# What happened to the WF newsletter?



## TheFuhrer02 (Apr 1, 2019)

So I've noticed the newsletter's last post was back in August. When I was last here some years ago, I remember it also got stopped for a few months. I wonder what happened to the newsletter? Now that I'm in the topic, I can still remember those newsletters from yesteryear... Back when senor Garza was still chief editor. And Mr xO was still writing weird and funny contributions


----------



## PiP (Apr 1, 2019)

Hi Fuhrer,

The original WiFs was revived and revamped and the then media team managed (4 people) with Sigmadog producing the graphics. They were brilliant! As members gradually moved on and I was left to produce the newsletter almost single-handed with sigs still producing the graphics, it was too labour intensive. 

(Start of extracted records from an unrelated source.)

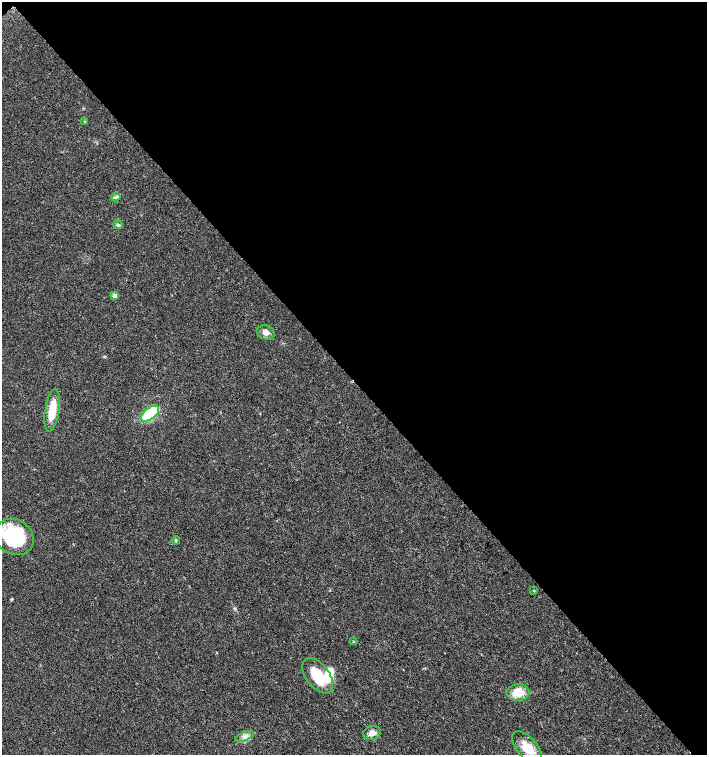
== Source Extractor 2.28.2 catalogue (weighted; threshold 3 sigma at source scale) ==
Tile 3 of 4 x 4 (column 3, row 1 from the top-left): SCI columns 3037-4445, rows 4515-6019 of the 6007 x 6026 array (HDU 1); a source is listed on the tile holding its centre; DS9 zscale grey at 2 x 2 block average (1 PNG px = mean of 2 x 2 image px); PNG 709 x 757 px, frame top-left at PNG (2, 2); each listed source drawn as its Kron ellipse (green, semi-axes under 4 px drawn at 4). Shown black and unused: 50% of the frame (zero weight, under 3 of 4 exposures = <1% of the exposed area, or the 3 px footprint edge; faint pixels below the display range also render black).
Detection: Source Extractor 2.28.2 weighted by HDU 2 'WHT'; one run over the whole footprint, this tile lists its part. Background 0.021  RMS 0.0028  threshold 0.0128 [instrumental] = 3 sigma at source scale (4.5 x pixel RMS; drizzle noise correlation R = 1.50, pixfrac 1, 0.0396/0.0396 arcsec/px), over >= 5 px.
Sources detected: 17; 1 inside a brighter listed object's ellipse — not listed separately; the other 16 listed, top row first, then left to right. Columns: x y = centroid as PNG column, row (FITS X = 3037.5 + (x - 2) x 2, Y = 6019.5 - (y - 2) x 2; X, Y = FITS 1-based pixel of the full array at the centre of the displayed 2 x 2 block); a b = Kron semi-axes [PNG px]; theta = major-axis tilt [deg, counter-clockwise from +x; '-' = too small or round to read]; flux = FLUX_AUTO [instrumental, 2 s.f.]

Then we moved all the creative work onto the Flashes website which continues to go from strength-to-strength and the general roundup of news was a thread created monthly. The news roundup came to a halt when our then Chief Media manager wanted to take it another direction. Unfortunately, he later resigned and the monthly roundup has been pending ever since.


----------



## TheFuhrer02 (Apr 1, 2019)

That's a great shame...  Would love to revive it. *twinkling eyes*


----------



## PiP (Apr 1, 2019)

TheFuhrer02 said:


> That's a great shame...  Would love to revive it. *twinkling eyes*



Is that a serious offer, Fuhrer?


----------



## TheFuhrer02 (Apr 1, 2019)

Hmm.... Mayybeeeeeeeee........


----------